Merzifon is 49 km (30 mile) far to Amasya. Merzifon appears to have completely overlooked the much older historic structures that lie at the heart of this quiet market town. That’s a shame because it would be well worth a short detour from more popular Amasya to see a mosque complex that is more complete than the II Beyazid one there.

If you walk uphill behind the bus station you will come almost immediately to an equestrian statue of the Grand Vizier Kara Mustafa Pasha (1634-83) who was born in the nearby village of Marinca and who led his troops to defeat at the gates of Vienna in 1683. For that “crime” he was executed by being strangled with a silk cord.

Keep walking straight ahead and you will come to the rambling Tuzpazari (Salt Market) area where the hamam is still being restored (Aug 2012). Stroll between the shops until you emerge beside the small Donertas Mosque (1515) with the newly landscaped main square, dominated by the Kara Mustafa Pasha Kulliyesi (mosque complex), to the right.

This complex dates back to 1666 and consists of the mosque itself, and a bedesten (market hall), han (inn for travellers) and arasta (shopping arcade), all of them newly restored.

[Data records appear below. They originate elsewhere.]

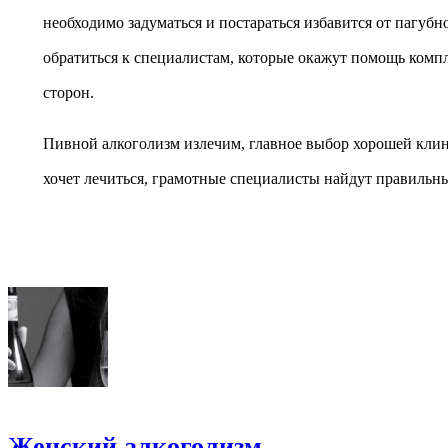
необходимо задуматься и постараться избавится от пагубн
обратиться к специалистам, которые окажут помощь комп
сторон.
Пивной алкоголизм излечим, главное выбор хорошей клин
хочет лечиться, грамотные специалисты найдут правильн
Женский алкоголизм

But perhaps the most striking feature of the complex is the sadirvan (fountain), one of a group to be found also in Tokat and Amasya that feature large “witch’s hat” caps over deep marble pools of water with taps set into the side. Like the one at the II Beyazid complex in Amasya, this one has lovely folk art paintings on its interior as well as calligraphic panels running round the edge. A roundel amid the paintings identifies the artist as from Zile. One would assume his was also the hand behind the Amasya fountain.

If you exit the courtyard from the entrance facing the mosque you will emerge opposite the Cifte Hamami. Alternatively you can leave via an arched gateway that leads down steps to the han on the left and the bedesten on the right. The latter has been turned into a delightful restaurant. If you walk between the two you will come to the older Tacettin Ibrahim Pasha Mosque (1443) whose sadirvan is set into a dip beside it.

Strike off from the town centre and you will come to some of Merzifon’s surviving Ottoman houses including the restored Mehmet Kutucu Konagi and another that was built in 1923, the year of the Republic’s birth. You may also find a building that was once a 19th-century church and then a cinema until it burnt down but that has also been restored recently. Also worth looking out for is the tiny Alaca Minare Mosque, with an original wooden door, and the huge nearby Pasha Hamami that still serves men and women, albeit at different times.